[Info-vax] OpenVMS, Locking, DLM, Range Locks (was: Re: Most popular application programming languages on VMS ?)

Stephen Hoffman seaohveh at hoffmanlabs.invalid
Sat Jan 12 13:54:51 EST 2019


On 2019-01-12 03:03:10 +0000, Dave Froble said:

> I'm pretty sure that the DLM does not do any wildcard stuff with 
> resource name.  It uses only exact matches.

Correct.  The DLM does not include support for wildcards in resource names.

> Now, if the DLM knew about other types of locks, then it could treat a 
> resource name (or other data field) as a numeric range, and have a 
> routine to compare the data looking for intersections.

The DLM does not have support for range locks.

In current OpenVMS releases, that's all been implemented in the C RTL 
using system locks, and with a (minor) assist or two from the DLM.

> John is claiming it's in there.  I don't have sources.  Without 
> documentation, it might as well not be in there.

There was a discussion of this topic a while back.
https://groups.google.com/d/msg/comp.os.vms/e9PN_wNFOjg/gDyPzXSDDgAJ

Here's the core of the current range-locking implementation used by C 
on OpenVMS:
https://groups.google.com/d/msg/comp.os.vms/e9PN_wNFOjg/U90Yyss6DwAJ

> The CRTL's BRL is in there now via the fcntl() interface.
> 
> There essentially creates a bunch of DLM locks with the name 
> C$_deviceAAAABBBBCCCC where ABC is the hex representation of the FID.  
> 
> It uses sublocks to keep track of the ranges of bytes is it interested in.  
> 
> The scheme uses various blocking ASTs so each process gets notified of 
> another process accessing the range or attempting to also lock the 
> range (or part of the range).  
> 
> The range feature of the DLM simply allows some blocking asts to be 
> skipped since the CRTL would simply decide that the ranges don't 
> overlap and that there is nothing to do.
> 
> The code in the CRTL has to worry about overlapping ranges, combining 
> adjacent ranges, splitting large ranges into smaller ones, removing 
> system locks at image rundown, etc.
> 
> The code in the CRTL is split between DECC$SHR and DECC$SHRP since the 
> actual locking uses SYSTEM wide locks.
> 
> From reading the comments, the routines DECC$$BRL_ENQ, DECC$$BRL_ENQW, 
> DECC$$BRL_DEQ, and DECC$$BRL_GETLKIW were meant to be user-visible.  
> There are various probes and parameter checking.  I'm not sure if they 
> were ever described in public and I'm not sure of what sort of 
> application would use them directly.
> 
> To push BRL down to RMS or the XQP to provide the functionality to 
> non-C applications, it would have to worry about all the things the 
> CRTL does.  It would have to worry about more things like what does 
> byte-range locking mean for non-sequential files?  I assume you 
> wouldn't allow that since you can already lock records on indexed 
> files.  Do you want BRL on individual fields inside an indexed record?
> 
> I counted close to 7000 lines of code across both images.

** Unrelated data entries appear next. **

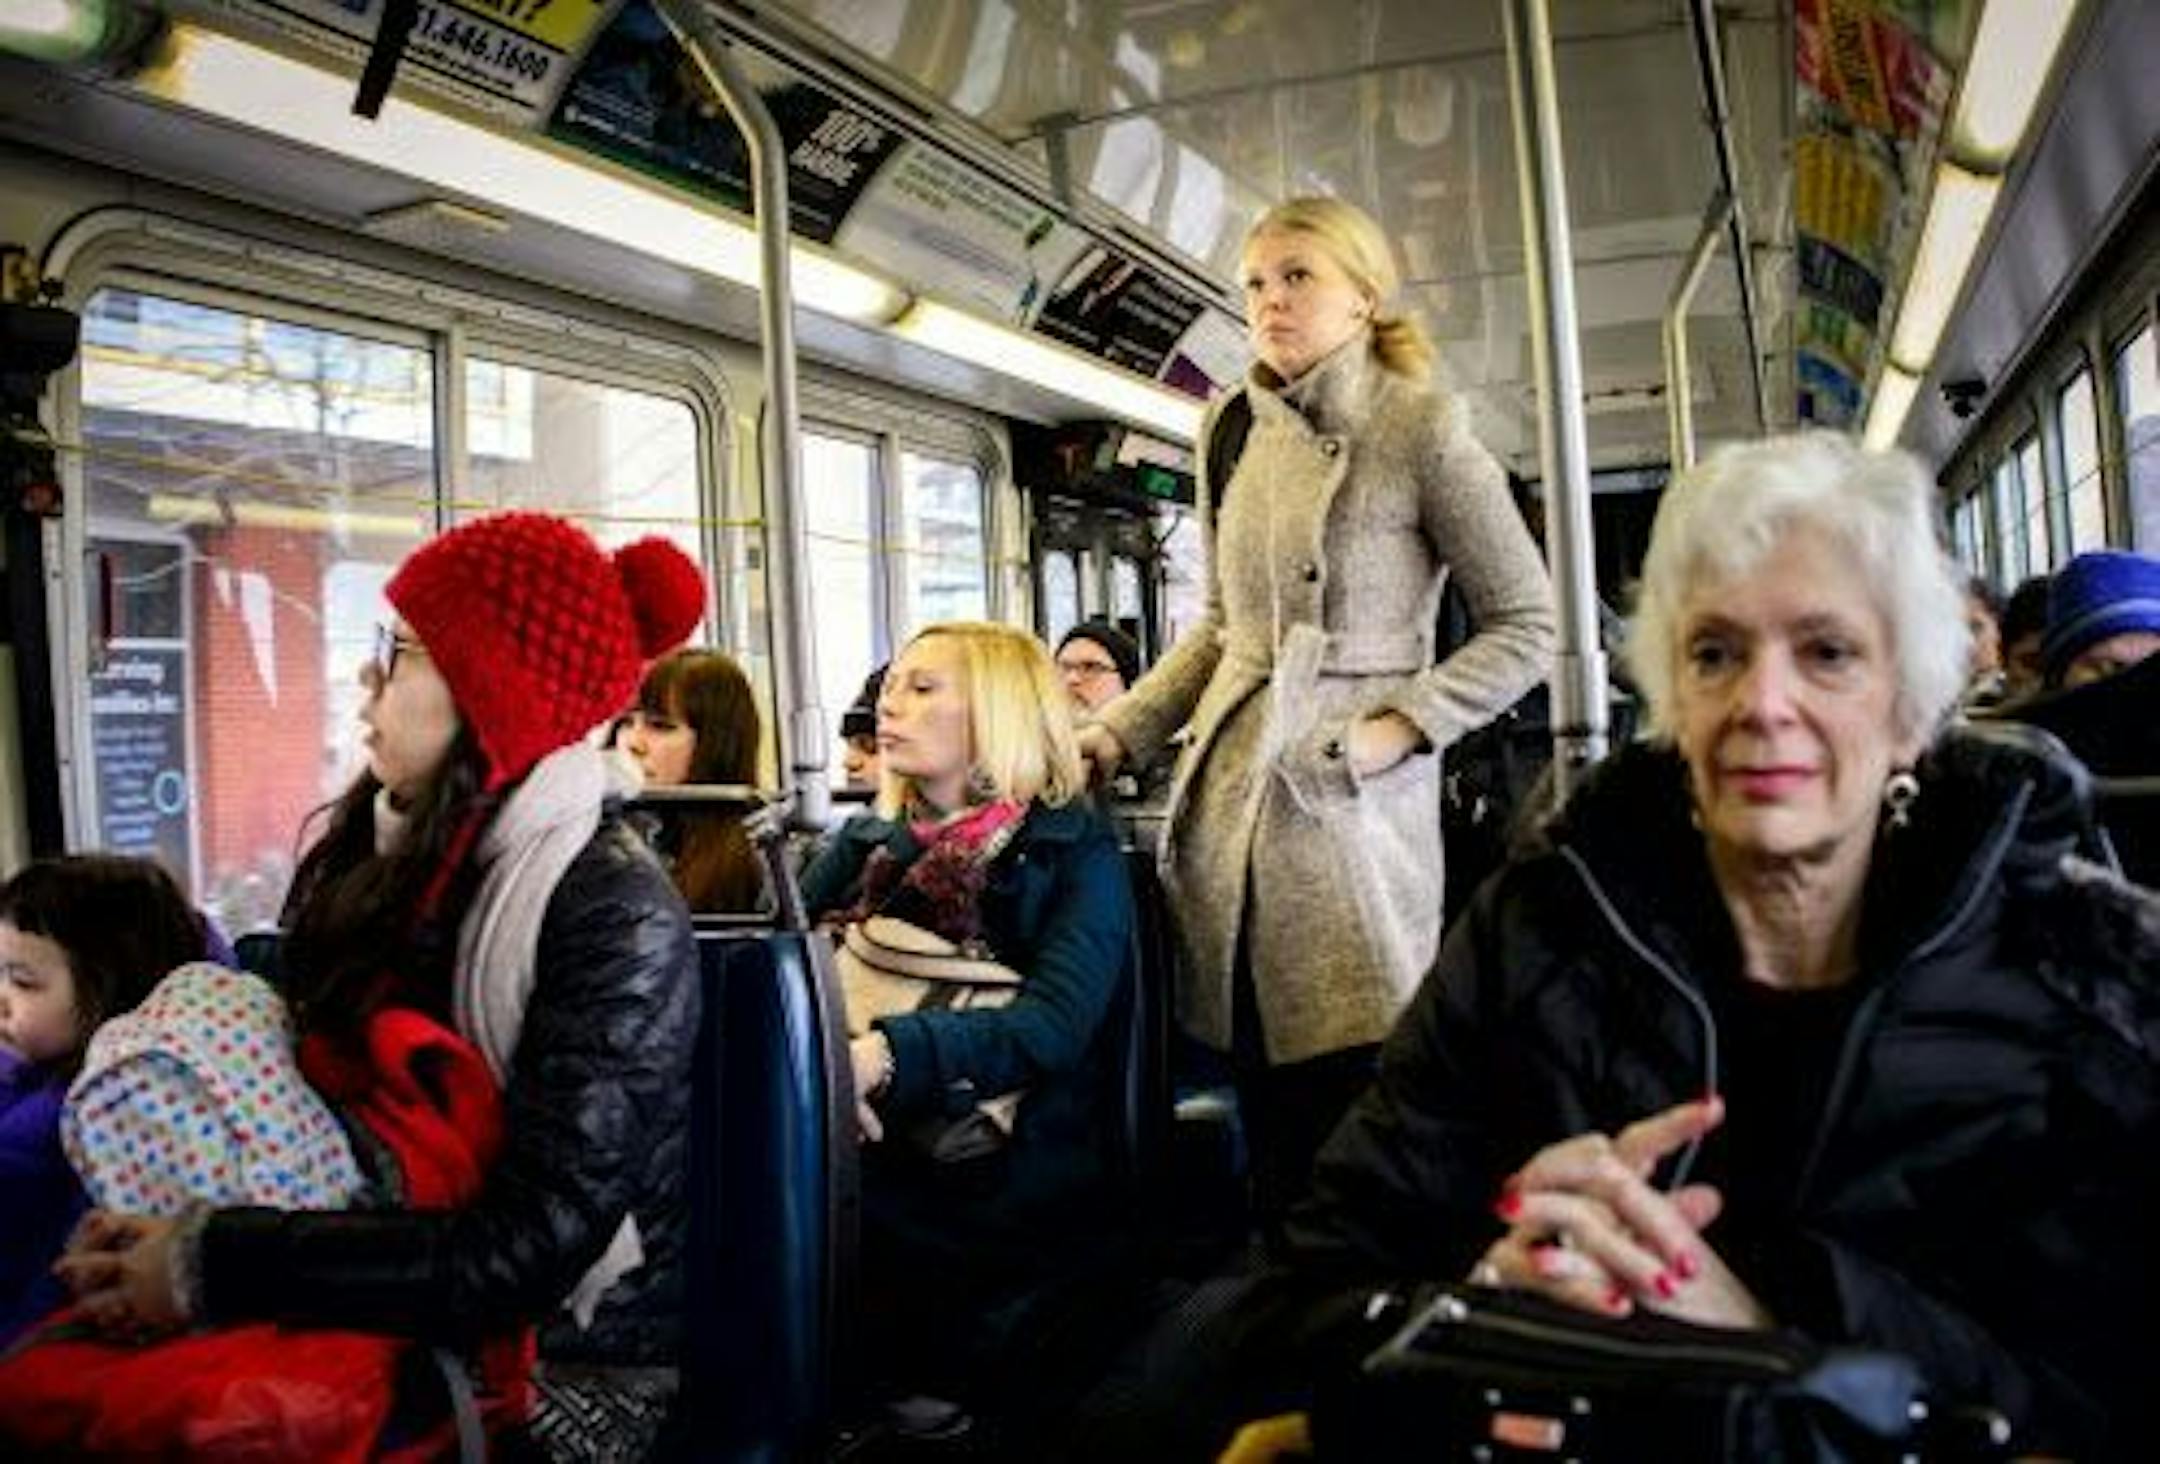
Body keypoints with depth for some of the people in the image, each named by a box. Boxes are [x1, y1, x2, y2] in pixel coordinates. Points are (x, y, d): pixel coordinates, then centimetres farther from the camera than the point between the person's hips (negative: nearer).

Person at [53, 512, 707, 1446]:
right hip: (383, 1305, 5)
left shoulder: (614, 917, -17)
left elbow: (526, 1254, -22)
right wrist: (164, 1218, -11)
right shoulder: (373, 854, 2)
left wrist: (211, 1266, -20)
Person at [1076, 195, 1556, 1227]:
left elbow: (1526, 626, -2)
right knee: (1268, 1113, 11)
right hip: (1230, 792, 5)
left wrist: (1400, 727, -12)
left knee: (1363, 1094, -3)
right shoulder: (1231, 432, 12)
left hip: (1351, 799, -5)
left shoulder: (1423, 428, -4)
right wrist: (1119, 733, 14)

At least until VSI gets the port out, range locking will either involve 
the CRTL, or will involve local range-lock locking code and that either 
with or without the assistance of the DLM.

Once that port is all sorted and VSI has some cycles for longer-term 
enhancement-related work, then I'd expect to eventually see range 
locking support migrated to the DLM, and related changes in the CRTL 
(that mostly removing and replacing the existing byte-range locking), 
in the XQP and RMS, as well as support for SSIO.  But that's not this 
decade, nor will it be early next.   And I'd hope those routines get 
renamed from DECC$$ to VSIC$ or DECC$ or some such; to names without 
the $$ private name, as was mentioned in the earlier thread.

Here's some semi-related light reading for you, David.  For anybody 
else interested in locking trends, as well.   "Efficient Locking 
Techniques for Databases on Modern Hardware"
http://www.adms-conf.org/kimura_adms12.pdf
The included citations in the references section will provide more than 
a little fodder for further pondering, too.